Relying Party: Not That There’s Anything Wrong With That

The recent Internet Identity Workshop ended on a high note with many of the participants saying it was one of the best identity events in years. While there many moments of discovery, I had a vaguely uncomfortable feeling about the discussion. In that respect, my feeling was not in sync with the general mood.

I had the opportunity to chat with Kevin Marks, David Recordon and Steve Gillmor about the state of the “Open Stack” and the overall roadmap for OpenID. You can view the conversation on TechCrunchIT. Kevin does a great job of advocating for the Agile / Extreme Programming approach to engineering an open standards approach to “identity.” His approach advocates building the smallest useful piece in an open standard that can inter-operate with the other parts of the open stack. Kevin uses the elegant phrase: “the pieces become composable.” A software engineering project can use the parts that make sense for the task at hand.

While building the “smallest useful piece” allows one to focus on a “do-able task” within the large primordial soup of identity, it does need to unfold within a general roadmap to really be considered “useful.” Recordon offered the observation that no company wants to reveal its product roadmaps.
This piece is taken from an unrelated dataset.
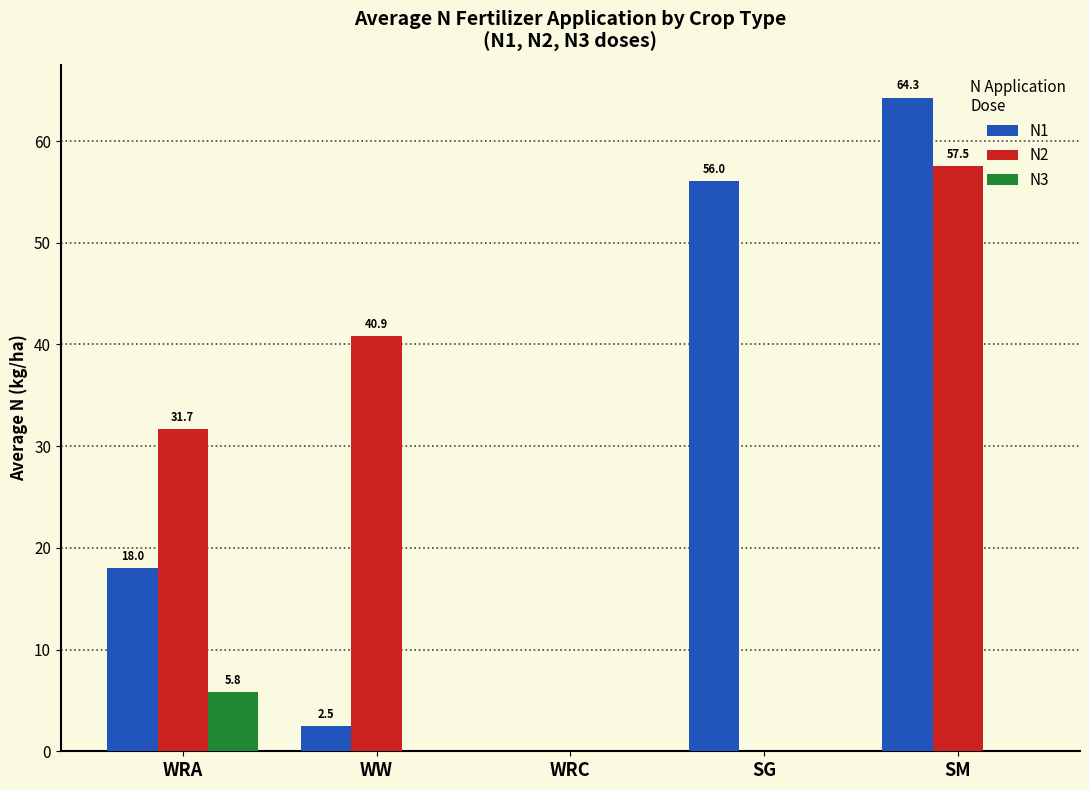

What is the difference between the N2 values at SG and WRA?

31.7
I imagine steps that don’t betray direction.

Becoming an OpenID provider doesn’t really change the status quo. It gives millions of users an OpenID, but not many of them know what that means. Smaller websites becoming relying parties doesn’t change the balance of power. Is the destination a world wide web where I can use my Microsoft credentials to log in to Google? Will we arrive at a place where any credential set can be offered up at any website for the purpose of user authentication. Many small websites are becoming relying parties, not that there’s anything wrong with that.

Users rejected the idea of a single platform providing an identity model for the entire Network. Reviewing the goals and objectives of Hailstorm, it shows a strong resonance with today’s Identity community.

“HailStorm” is designed to place individuals at the center of their computing experience and take control over the technology in their lives and better protect the privacy of their personal information. “HailStorm” services will allow unprecedented collaboration and integration between the users’ devices, their software and their personal data. With “HailStorm”, users will have even greater and more specific control over what people, businesses and technologies have access to their personal information.

“HailStorm” technologies help simplify the way people use technology. Instead of concentrating around a specific device, application, service or network, “HailStorm” services are oriented around people. They give users control of their own data and information, protecting personal information and requiring the consent of the individual with respect to who can access the information, what they can do with it and how long they have that permission to do so.

There’s a sense in which the Open Standards Identity Stack is trying to recreate Mark Lucovsky and Bob Muglia’s vision with composable parts. At the time, no one could parse the language coming out of Microsoft. The concepts couldn’t bridge the gap in trust, and perhaps it was the wrong architecture in which to build that vision. Perhaps Live Mesh will fair better than Hailstorm, this time Microsoft is more in tune with the ocean in which it swims and has embraced the ideas of Open Standards and composable parts within the Network.

The current Identity movement thrives on the ambiguity of the concept. There’s a lot of room to move and therefore a lot of terrain to discover. The more I think about Identity, the more the concept of Difference forces its way into the conversation. Perhaps we call it entropy, change or time; but Differance is at the core of what we call life. And even Identity has Difference hidden within its shadows. The depth of identity does not reside with the proposition A = A; but rather in the idea that A is A. “A” is the “A” that flows through the real-time stream and is utterly changed and somehow still the same.